In 2023, E.K. Fernandez will have been in business 120 years and has longstanding relationships with the Neighbor Islands’ county fairs.
“We’ve been with the Maui County Fair for 97 years and Hilo is somewhere in the mid 70s or so, decades and generation,” Scott Fernandez said. “People say, ‘When will you be back to normal?’
“Well, we operated through the 1918 (Spanish flu) pandemic. We didn’t stop operating. During World War II, Dec. 7, 1941, we were attacked by the Japanese at Schofield Barracks, and we were shot up. If you take all the wars in the history of humankind up to World War II, more people were killed during World War II than all the other wars put together.
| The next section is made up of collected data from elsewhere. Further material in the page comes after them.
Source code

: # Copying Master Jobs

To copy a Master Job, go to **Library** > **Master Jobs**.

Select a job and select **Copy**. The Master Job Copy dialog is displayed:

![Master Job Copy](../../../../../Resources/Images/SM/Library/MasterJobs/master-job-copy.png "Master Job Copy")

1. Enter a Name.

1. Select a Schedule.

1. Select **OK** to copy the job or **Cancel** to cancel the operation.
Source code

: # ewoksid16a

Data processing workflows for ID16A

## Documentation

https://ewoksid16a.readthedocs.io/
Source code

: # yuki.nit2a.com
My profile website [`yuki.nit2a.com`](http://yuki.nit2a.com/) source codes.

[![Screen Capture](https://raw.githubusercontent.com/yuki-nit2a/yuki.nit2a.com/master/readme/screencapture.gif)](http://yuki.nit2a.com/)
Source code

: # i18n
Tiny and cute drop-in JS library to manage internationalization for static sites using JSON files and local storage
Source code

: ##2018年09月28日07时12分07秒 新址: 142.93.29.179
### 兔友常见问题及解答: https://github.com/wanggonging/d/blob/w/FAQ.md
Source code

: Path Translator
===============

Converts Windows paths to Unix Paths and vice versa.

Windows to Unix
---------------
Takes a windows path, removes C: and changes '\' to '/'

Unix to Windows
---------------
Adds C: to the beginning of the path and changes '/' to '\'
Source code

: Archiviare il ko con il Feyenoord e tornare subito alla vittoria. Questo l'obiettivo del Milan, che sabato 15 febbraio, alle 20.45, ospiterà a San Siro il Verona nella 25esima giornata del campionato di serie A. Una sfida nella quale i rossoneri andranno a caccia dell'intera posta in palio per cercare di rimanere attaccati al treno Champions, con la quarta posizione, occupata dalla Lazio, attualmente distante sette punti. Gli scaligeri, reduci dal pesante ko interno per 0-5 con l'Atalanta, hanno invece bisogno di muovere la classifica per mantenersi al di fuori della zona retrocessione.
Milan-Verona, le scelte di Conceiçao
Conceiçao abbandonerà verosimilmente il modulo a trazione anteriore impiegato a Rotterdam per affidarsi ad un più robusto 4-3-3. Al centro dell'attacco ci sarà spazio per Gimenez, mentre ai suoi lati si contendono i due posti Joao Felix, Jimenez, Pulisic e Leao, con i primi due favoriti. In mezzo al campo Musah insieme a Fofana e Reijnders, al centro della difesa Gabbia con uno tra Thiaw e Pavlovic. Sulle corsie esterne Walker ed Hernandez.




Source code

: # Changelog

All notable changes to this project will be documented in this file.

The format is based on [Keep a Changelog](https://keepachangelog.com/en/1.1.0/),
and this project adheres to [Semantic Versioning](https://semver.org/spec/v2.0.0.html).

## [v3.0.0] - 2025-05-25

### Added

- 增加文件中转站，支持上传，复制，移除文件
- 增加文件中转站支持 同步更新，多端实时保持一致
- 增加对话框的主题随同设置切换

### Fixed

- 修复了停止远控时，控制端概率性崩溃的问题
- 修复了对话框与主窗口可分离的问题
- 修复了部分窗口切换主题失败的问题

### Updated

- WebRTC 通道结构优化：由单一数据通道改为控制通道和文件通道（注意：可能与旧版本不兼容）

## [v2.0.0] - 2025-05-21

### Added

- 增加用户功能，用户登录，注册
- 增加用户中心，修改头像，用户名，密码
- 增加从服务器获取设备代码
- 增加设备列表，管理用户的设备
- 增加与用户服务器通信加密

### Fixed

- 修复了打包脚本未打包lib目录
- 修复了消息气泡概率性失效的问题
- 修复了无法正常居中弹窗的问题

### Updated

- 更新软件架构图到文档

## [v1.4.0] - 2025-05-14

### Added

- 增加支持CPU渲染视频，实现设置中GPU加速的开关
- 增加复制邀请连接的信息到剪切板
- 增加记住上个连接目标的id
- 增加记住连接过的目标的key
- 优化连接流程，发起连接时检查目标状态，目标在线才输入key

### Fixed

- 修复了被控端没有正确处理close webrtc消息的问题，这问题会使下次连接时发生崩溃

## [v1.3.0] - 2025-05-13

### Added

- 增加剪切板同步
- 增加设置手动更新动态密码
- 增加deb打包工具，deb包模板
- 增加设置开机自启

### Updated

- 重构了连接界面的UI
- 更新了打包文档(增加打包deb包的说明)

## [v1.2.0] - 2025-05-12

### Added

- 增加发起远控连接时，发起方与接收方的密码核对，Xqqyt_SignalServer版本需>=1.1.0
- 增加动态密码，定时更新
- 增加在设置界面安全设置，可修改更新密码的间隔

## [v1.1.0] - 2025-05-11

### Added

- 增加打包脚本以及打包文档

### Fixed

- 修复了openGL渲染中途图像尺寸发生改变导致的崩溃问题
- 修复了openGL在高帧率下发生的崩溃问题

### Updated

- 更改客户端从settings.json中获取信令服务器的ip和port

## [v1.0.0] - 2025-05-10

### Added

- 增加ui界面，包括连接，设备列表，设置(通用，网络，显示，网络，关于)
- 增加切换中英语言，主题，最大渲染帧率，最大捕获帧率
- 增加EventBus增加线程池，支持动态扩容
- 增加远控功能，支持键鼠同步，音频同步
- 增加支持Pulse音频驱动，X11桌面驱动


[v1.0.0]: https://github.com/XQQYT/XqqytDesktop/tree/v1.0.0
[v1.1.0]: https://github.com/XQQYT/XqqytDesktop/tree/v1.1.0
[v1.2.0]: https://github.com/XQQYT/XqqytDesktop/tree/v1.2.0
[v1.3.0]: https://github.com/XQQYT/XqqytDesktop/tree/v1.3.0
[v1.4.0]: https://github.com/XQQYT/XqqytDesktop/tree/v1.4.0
Two months later, E.K. Fernandez Shows was operating.
“This shutdown in the islands has never happened before, so we’ve never experienced it in 120 years. So we have no experience, no historical record to look back on and say, ‘OK, how did they deal with this? How long did it take for them to rebuild?’ There’s so many different variables it’s difficult to say.”
That said, according to Fernandez, he and his company wants to return to the Neighbor Islands “as soon as possible.”
“We really do,” he said. “We miss all of our customers there. We miss our sponsors. And our staff really enjoys it. Every day they tell me, ‘We want to go.’”
That sense of qualified hopefulness was echoed by Chang, despite the cancellation of the 72nd Hawaii County Fair.
“We’re still around and we want to come back and put on a quality fair,” he said. “But we have to be mindful of expenses, because we don’t want to put ourselves in a hole and lose the chance to ever come back. Hopefully, we’ll come back and put on the fair for many more years to come.”
According to Young Brothers, chartering a barge is a premium unregulated service that includes the cost of a tug, barge, wharfage, fuel surcharges, and cargo handling charges based on the dimensions of the items being shipped, in addition to labor charges for the crew on the vessels and at the terminals.
“Young Brothers offers specialized services to our customers who need to move oversized items like fair rides between our island communities, including an option to charter a dedicated barge, where their cargo can be consolidated on a single barge outside of our regulated sailing schedule,” a Young Brothers spokesman said.
According to Young Brothers, it hasn’t received an inquiry from any organization for any charter request for fair rides to or from any island during 2022.